Singles from Here I Am Again
- "Here I Am Again" Released: June 12, 1972;

= Here I Am Again =

Here I Am Again is the twenty-first solo studio album by American country music singer-songwriter Loretta Lynn. It was released on October 2, 1972, by Decca Records. The album features liner notes written by Lynn's mother, Clara Butcher, who had remarried following the death of Lynn's father, Ted Webb, in 1959. This would be Lynn's last studio album to be released under Decca Records, which would merge with MCA in 1973.

== Critical reception ==

In the October 21, 1972, issue, Billboard published a review of the album that said, "One of the decided queens of country music, Miss Loretta Lynn, offers "Manhattan Kansas", "Delta Dawn", and "The Best Years
of My Life" as well as the title tune of Here I Am Again.

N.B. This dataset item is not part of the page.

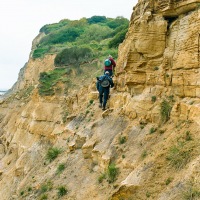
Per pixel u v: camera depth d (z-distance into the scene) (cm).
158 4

A superb LP that warrants repeated airplay on country stations."

Cashbox published a review in the October 14, 1972, issue that said, "She's been here before, and she'll be back many times to follow. When Loretta says "here I am again" with a new eleven song collection, her return is welcome. She is one of the cornerstones of country music, and although her face is more than familiar to country aficionados, her music is always fresh and exciting – it never becomes repetitive or unreal. For this reason, Loretta has stayed on top of the scene and can say that she's here again with more new music. Includes "My Kind of Man", "Where Do Babies Go" and the title tune.

Allmusic rated the album three out of five stars, calling a couple of the songs on this album "sassy", including "A Woman a Day".

Professional ratings
Review scores
| Source | Rating |
| Allmusic | Star |

== Commercial performance ==
The album peaked at No. 4 on the US Billboard Hot Country LP's chart.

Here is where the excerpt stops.